BTW, you may have read that there is 2015 transition relief for employers having between 50 and 99 employees. That applies to the penalty, not to filing this paperwork. An employer with between 50 and 99 employees still has to file the “C.” You will receive this form in 2016 - if your employer has at least 50 employees.

NOTE: The IRS has said that employers can file this form “voluntarily” in 2015 for the 2014 tax year. Uh, sure.

Let’s recap. You would have received the “A”or “B” from a third party and (unlikely) a “C” from your employer. You now have to prepare your individual tax return.
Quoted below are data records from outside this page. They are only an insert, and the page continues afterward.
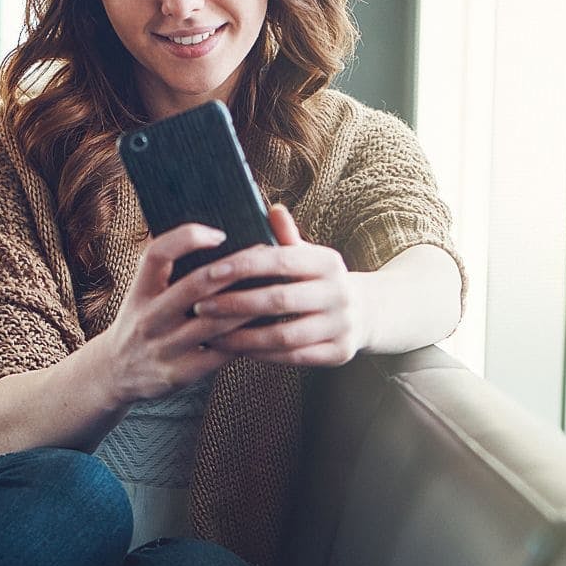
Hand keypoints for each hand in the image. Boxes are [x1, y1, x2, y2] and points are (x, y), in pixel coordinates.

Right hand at [96, 222, 262, 403]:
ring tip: (274, 288)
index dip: (187, 238)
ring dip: (248, 304)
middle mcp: (149, 317)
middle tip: (265, 255)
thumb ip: (167, 269)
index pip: (157, 254)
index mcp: (140, 291)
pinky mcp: (179, 373)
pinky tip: (264, 328)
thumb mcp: (142, 293)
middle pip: (194, 286)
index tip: (219, 234)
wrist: (117, 372)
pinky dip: (244, 339)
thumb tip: (213, 236)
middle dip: (235, 268)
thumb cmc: (143, 322)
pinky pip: (220, 354)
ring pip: (215, 322)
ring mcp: (164, 347)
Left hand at [194, 205, 368, 366]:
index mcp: (328, 262)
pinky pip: (292, 358)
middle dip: (234, 304)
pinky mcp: (339, 353)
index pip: (280, 260)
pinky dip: (261, 355)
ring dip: (242, 337)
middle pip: (279, 300)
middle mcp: (339, 293)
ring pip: (283, 336)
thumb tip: (272, 208)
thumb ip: (287, 237)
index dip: (243, 266)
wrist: (366, 313)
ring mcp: (342, 326)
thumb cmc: (320, 280)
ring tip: (210, 335)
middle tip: (200, 307)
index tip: (208, 273)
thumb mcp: (309, 255)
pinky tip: (235, 350)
What new forms will you see there?

If you acquired insurance on an exchange, you will receive Form 1095-A. You will in turn use information from the “A” to complete Form 8962. Since you are on an exchange, you have to run the numbers to see if you are entitled to a subsidy. Combine this with the possibility that you received an advance subsidy, and you get the following combinations:

(1) You received a subsidy and it is exactly the subsidy to which you are entitled. I expect to see zero of these in my practice.
(2) You received a subsidy and it is less than you are entitled to. Congratulations, you have won a prize. Your tax preparer will include the difference and your tax refund will be larger than it would otherwise be.
(3) You received a subsidy and it is more than you are entitled to. Sorry, you now have to pay it back. Your refund will be less than it would otherwise be.
(4) You received no subsidy and you are entitled to no subsidy. I expect this to be the default in my tax practice. I suspect that we will not even have to file the form in this case, but I am waiting for clarification.

What if you did not have insurance and you did not go on the exchange? There are two more forms:

(1) If you have an exemption from buying insurance, you will file Form 8965. You have to provide a reason (that is, an “exemption”) for not buying health insurance.
(2) All right, technically the next one is not a form but rather a “worksheet” to Form 8965. The difference is that a worksheet may, but does not have to be, included with your tax return. A “form” must be included.


You are here if you did not go on the exchange and you do not have an exemption. You will owe the ObamaCare penalty, and this is where you calculate it. The penalty will go from here to your Form 1040 as additional taxes you owe.

And there you have it.

By the way, expect your tax preparation fees to go up.